**Work item**
Please pull every line of text out of the material below and reproduce each one exactly, leaving the pictures out of your answer.

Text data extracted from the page
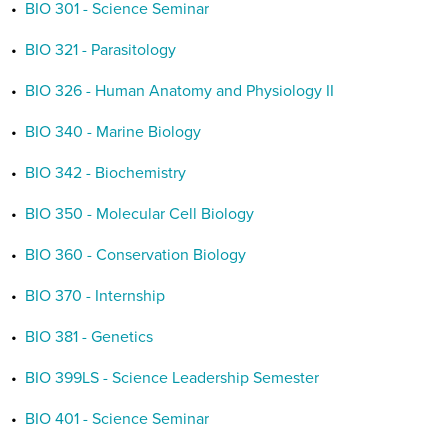
•
BIO 301 - Science Seminar
•
BIO 321 - Parasitology
•
BIO 326 - Human Anatomy and Physiology II
•
BIO 340 - Marine Biology
•
BIO 342 - Biochemistry
•
BIO 350 - Molecular Cell Biology
•
BIO 360 - Conservation Biology
•
BIO 370 - Internship
•
BIO 381 - Genetics
•
BIO 399LS - Science Leadership Semester
•
BIO 401 - Science Seminar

**Exercise output**
•
BIO 301 - Science Seminar
•
BIO 321 - Parasitology
•
BIO 326 - Human Anatomy and Physiology II
•
BIO 340 - Marine Biology
•
BIO 342 - Biochemistry
•
BIO 350 - Molecular Cell Biology
•
BIO 360 - Conservation Biology
•
BIO 370 - Internship
•
BIO 381 - Genetics
•
BIO 399LS - Science Leadership Semester
•
BIO 401 - Science Seminar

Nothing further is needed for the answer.